OBJECTIVES

Diagnosis of canine leishmaniasis can be extremely challenging due to the diverse and non-specific clinical manifestations, and due to the high seroprevalence rate in sub-clinical and asymptomatic dogs in endemic areas. As a result, diagnosis requires identification of the organism in dogs with clinical signs compatible with the disease. The experiences of a veterinary research and diagnostic laboratory are summarized on the development and application of the PCR to diagnose canine leishmaniasis. However, since canine leishmaniasis is associated with tissue loads of residual, latent parasites after treatment, non-quantitative PCR tests are of little value in indicating a positive or negative result. At present, the classical PCR and nested PCR methods are being replaced by real-time PCR detection. The purpose of this study was to evaluate the ability of a real-time TaqMan PCR procedure for rapid detection and quantitative analysis of Leishmania parasites in canine bone marrow and peripheral blood samples.

MATERIALS

Clinical specimens were obtained from 30 dogs with confirmed leishmaniasis, either before or after treatment with meglumine antimonate and allopurinol. DNA was prepared from 1 ml bone marrow and blood samples using a lysis buffer with proteinase K. Serial dilutions of L. infantum DNA were obtained from a culture (5x106 promastigotes/ml) by direct lysis of the parasites using the same lysis buffer.

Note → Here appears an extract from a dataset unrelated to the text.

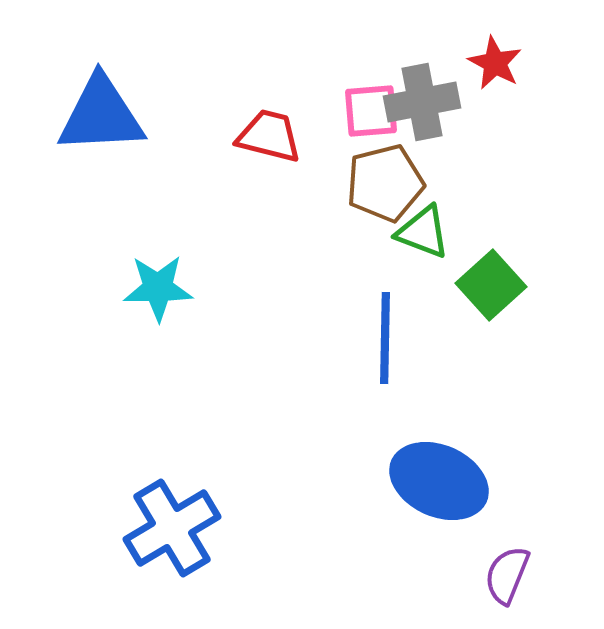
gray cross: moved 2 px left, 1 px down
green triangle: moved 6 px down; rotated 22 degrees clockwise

The quantitative analysis of the Leishmania DNA amplification was accomplished by comparing the TaqMan system developed for Leishmania kinetoplast and a TaqMan system of the 18S RNA as internal reference of canine genomic DNA amplification. For the Leishmania TaqMan system we amplified a 120 bp fragment of the Leishmania kinetoplast minicircle DNA. Both the primers and the probe were designed to target sequences corresponding to conserved regions in different Leishmania species.

Each amplification was performed in triplicate, in a 25 ul reaction mixture using the components of the TaqMan Universal PCR Master Mix (Applied Biosystems). Primers and probe were added at 900 nM each and 200 nM respectively. The thermal cycling profile was 50°C 2', 95°C 10' and 40 cycles at 95°C 15'' and 60°C 60''. Amplification data were collected at every cycle for each one of the samples and analysed by the 7900 HT Sequence Detection System.

RESULTS

We determined the standard curve obtained with the TaqMan Leishmania PCR test from serial dilution of L. infantum DNA. An optimum correlation was obtained between Ct (threshold cycle) and DNA serial dilutions from 105 to 101 promastigotes (R2: 0.994; Slope: -3.34) The presence of Leishmania DNA in the different samples was quantitatively analysed in relation to both the standard curve and the 18S RNA amplification in each one of them. Sensitivity was greater in bone marrow samples, and positive samples previously analysed by end-point PCR were amplified at Ct 14-16. Peripheral blood samples were also evaluated, although Ct was higher in all the cases.

CONCLUSION

The present work is the first development of TaqMan probes for canine leishmaniasis. We conclude that the real-time PCR test allows the detection and relative quantification of the number of parasites present in the samples with more sensitivity than classical PCR tests. The possibility to detect DNA in a quantitative manner could contribute significantly to the diagnosis and management of Leishmania infections, as well as to the understanding of parasitic-host interactions.